• [TEXTO DA PÁGINA]
┌──

Decio Yokota, coordenador do Programa Gestão da Informação do Instituto de Pesquisa e Formação Indígena (Iepé), afirma que o governo brasileiro deveria combater os garimpos, o que infelizmente não acontece. “O que vemos hoje é um Governo Federal incentivando que garimpeiros ilegais invadam áreas protegidas, como Unidades de Conservação e Terras Indígenas. Se aprovado, o Projeto de Lei 490 (atualmente PL 191/2020) mudará o regramento para a demarcação e uso de Terras Indígenas, abrindo-as para esse tipo de atividade, como um prêmio a criminosos que roubam terras e degradam a natureza de forma irreversível”, critica.
Atualmente, o PL 191/2020 está tramitando na Câmara dos Deputados e poderá entrar em votação. No dia 9 último, a pedido de Jair Bolsonaro, a Câmara aprovou um requerimento para que a matéria tramite em regime de urgência. “Precisamos do apoio da sociedade civil, indígena e não-indígena, para pressionar os deputados a derrubarem esse projeto de lei”, defende Yokota.

└──

• [DADOS DE ORIGEM]

┌──

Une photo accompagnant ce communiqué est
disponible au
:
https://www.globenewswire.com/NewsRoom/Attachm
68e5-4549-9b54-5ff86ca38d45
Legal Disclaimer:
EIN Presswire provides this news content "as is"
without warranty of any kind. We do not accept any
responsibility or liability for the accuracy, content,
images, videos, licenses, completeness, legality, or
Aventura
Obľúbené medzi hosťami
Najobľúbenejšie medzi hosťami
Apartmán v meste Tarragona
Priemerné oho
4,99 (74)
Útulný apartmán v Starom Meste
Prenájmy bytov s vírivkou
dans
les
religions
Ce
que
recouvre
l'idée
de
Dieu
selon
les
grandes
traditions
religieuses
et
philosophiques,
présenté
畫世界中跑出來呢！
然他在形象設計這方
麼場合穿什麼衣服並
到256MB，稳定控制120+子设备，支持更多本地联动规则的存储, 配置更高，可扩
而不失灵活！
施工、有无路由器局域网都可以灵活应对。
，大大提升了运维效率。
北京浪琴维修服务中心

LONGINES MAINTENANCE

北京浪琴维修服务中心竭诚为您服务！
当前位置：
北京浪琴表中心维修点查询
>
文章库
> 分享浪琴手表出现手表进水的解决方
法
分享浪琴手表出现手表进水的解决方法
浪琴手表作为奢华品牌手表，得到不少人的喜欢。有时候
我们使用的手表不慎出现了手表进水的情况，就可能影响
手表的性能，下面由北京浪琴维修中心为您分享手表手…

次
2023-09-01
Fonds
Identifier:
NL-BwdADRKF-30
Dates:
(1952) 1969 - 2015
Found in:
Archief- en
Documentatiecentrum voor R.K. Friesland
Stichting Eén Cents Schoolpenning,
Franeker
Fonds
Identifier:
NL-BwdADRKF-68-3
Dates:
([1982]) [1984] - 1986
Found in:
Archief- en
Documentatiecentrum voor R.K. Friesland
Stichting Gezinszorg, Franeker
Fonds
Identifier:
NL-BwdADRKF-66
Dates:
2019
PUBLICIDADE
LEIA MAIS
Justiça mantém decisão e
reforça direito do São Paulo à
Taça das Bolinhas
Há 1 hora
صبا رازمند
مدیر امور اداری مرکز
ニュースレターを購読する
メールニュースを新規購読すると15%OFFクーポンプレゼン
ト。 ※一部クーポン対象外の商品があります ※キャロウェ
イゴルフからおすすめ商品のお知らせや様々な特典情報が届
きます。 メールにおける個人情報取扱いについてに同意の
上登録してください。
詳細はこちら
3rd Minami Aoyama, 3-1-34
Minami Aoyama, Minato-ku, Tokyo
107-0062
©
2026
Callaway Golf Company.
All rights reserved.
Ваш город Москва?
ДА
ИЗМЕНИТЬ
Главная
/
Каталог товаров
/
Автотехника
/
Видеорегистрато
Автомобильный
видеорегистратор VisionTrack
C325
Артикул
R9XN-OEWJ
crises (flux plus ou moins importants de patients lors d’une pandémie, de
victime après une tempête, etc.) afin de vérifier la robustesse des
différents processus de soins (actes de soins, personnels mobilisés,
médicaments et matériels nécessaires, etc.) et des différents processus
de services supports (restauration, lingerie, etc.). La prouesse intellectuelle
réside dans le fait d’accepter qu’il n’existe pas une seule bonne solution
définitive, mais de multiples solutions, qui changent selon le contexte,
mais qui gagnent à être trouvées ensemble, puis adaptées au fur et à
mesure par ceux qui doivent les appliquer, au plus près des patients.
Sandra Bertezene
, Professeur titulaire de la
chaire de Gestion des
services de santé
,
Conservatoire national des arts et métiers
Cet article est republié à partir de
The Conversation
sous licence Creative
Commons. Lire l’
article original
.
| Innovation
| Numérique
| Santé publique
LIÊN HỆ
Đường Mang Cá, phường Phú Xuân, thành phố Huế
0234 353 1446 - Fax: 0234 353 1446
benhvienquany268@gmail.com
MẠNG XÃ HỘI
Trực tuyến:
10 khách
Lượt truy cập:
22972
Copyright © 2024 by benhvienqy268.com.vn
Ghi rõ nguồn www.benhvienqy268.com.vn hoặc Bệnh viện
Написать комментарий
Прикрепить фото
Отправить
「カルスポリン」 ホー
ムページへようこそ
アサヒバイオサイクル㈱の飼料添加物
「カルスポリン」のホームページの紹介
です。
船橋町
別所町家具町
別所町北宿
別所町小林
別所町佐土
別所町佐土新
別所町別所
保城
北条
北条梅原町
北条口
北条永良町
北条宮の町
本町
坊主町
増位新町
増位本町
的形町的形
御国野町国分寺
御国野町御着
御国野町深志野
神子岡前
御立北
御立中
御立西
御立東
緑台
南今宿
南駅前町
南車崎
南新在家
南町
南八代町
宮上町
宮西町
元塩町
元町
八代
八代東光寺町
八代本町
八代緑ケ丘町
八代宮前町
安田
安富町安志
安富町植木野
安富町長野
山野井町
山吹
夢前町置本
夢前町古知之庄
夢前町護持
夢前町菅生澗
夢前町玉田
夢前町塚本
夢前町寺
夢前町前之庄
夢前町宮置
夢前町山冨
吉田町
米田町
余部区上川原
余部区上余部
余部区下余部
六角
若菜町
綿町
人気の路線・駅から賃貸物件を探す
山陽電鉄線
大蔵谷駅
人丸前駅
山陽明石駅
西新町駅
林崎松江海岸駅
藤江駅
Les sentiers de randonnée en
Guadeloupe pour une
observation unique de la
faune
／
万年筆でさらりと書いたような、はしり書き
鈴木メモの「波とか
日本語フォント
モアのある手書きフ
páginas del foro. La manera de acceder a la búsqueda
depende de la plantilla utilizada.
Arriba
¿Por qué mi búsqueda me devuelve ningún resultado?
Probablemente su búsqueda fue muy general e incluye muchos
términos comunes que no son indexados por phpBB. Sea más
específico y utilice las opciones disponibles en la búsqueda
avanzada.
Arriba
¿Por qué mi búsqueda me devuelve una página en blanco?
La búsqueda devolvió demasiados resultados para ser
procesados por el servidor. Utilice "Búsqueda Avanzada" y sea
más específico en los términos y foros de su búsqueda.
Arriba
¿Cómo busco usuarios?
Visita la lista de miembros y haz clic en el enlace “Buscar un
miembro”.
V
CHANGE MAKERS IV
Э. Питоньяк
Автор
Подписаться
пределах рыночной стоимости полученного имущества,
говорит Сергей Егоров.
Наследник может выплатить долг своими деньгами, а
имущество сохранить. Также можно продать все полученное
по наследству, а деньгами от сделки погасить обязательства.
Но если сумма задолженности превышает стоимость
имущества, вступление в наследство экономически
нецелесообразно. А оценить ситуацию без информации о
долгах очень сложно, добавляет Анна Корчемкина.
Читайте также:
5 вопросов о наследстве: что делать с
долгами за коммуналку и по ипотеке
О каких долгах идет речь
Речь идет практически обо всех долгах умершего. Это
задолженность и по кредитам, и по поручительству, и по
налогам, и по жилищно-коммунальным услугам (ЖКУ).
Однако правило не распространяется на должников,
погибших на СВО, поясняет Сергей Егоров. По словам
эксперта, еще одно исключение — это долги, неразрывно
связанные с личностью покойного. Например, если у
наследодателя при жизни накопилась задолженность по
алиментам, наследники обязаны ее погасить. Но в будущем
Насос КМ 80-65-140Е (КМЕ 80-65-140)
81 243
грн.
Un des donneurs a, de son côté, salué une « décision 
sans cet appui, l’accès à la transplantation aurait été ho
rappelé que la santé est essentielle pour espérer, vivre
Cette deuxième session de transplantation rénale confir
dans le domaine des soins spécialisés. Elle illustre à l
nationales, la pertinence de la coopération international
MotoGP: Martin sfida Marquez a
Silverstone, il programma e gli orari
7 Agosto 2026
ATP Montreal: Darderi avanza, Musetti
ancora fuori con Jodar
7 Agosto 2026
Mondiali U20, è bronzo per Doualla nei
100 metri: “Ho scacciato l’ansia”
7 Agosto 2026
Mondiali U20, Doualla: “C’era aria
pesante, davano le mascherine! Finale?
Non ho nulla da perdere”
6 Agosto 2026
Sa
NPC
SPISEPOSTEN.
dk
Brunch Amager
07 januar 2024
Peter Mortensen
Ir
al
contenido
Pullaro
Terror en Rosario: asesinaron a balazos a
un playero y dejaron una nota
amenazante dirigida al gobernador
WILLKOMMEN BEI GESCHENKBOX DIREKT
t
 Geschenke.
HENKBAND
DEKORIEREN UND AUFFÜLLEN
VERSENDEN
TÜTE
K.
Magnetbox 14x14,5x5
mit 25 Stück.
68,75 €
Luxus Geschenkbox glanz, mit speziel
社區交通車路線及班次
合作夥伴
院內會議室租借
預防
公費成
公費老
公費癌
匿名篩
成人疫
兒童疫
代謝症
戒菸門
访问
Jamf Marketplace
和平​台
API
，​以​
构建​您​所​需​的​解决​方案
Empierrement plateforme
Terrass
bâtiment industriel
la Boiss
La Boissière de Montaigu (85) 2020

└──

• [REQUISITOS DA TAREFA] Como prossegue o texto sobre o garimpo em Terras Indígenas e o PL 191/2020? Escreva a continuação, começando logo após a última frase apresentada.

• [RESULTADO DO EXERCÍCIO]
LOBISTAS
A audiência na Câmara Municipal de Itaituba foi convocada pelo vereador Wescley Tomaz (MDB), “um dos nomes de destaque do lobby pró-garimpo nos últimos anos”, conforme o estudo “O cerco do Ouro: garimpo ilegal, destruição e luta em terras Munduruku”, do Comitê Nacional em Defesa dos Territórios Frente à Mineração. Ele está no seu terceiro mandato e na última eleição foi o mais votado sob o mote “Vereador do Garimpeiro”. Ele tem como aliado na sanha para escancarar o garimpo, o deputado Joaquim Passarinho (PSD/PA), “responsável, em grande medida, pelo fácil acesso que esses grupos tiveram ao Palácio do Planalto depois que Jair Bolsonaro assumiu a presidência”, de acordo com a pesquisa.
Juntos, os parlamentares vêm realizando lobby em Brasília. No dia 24 de fevereiro, os dois se reuniram com representantes dos Ministérios da Justiça, de Minas e Energia e com o diretor da Agência Nacional de Mineração, Ronaldo Lima. “O Ministro da Justiça (Anderson Torres), através de toda a sua assessoria e da Polícia Federal, se comprometeu em criar um grupo de trabalho para a gente dar legalidade às áreas que são permitidas por lei”, relatou Wescley Tomaz em vídeo publicado em suas redes sociais após o encontro. As tratativas feitas com o Governo Federal em defesa da mineração do Tapajós neste dia foram apresentadas durante a audiência pública na Câmara Municipal de Itaituba.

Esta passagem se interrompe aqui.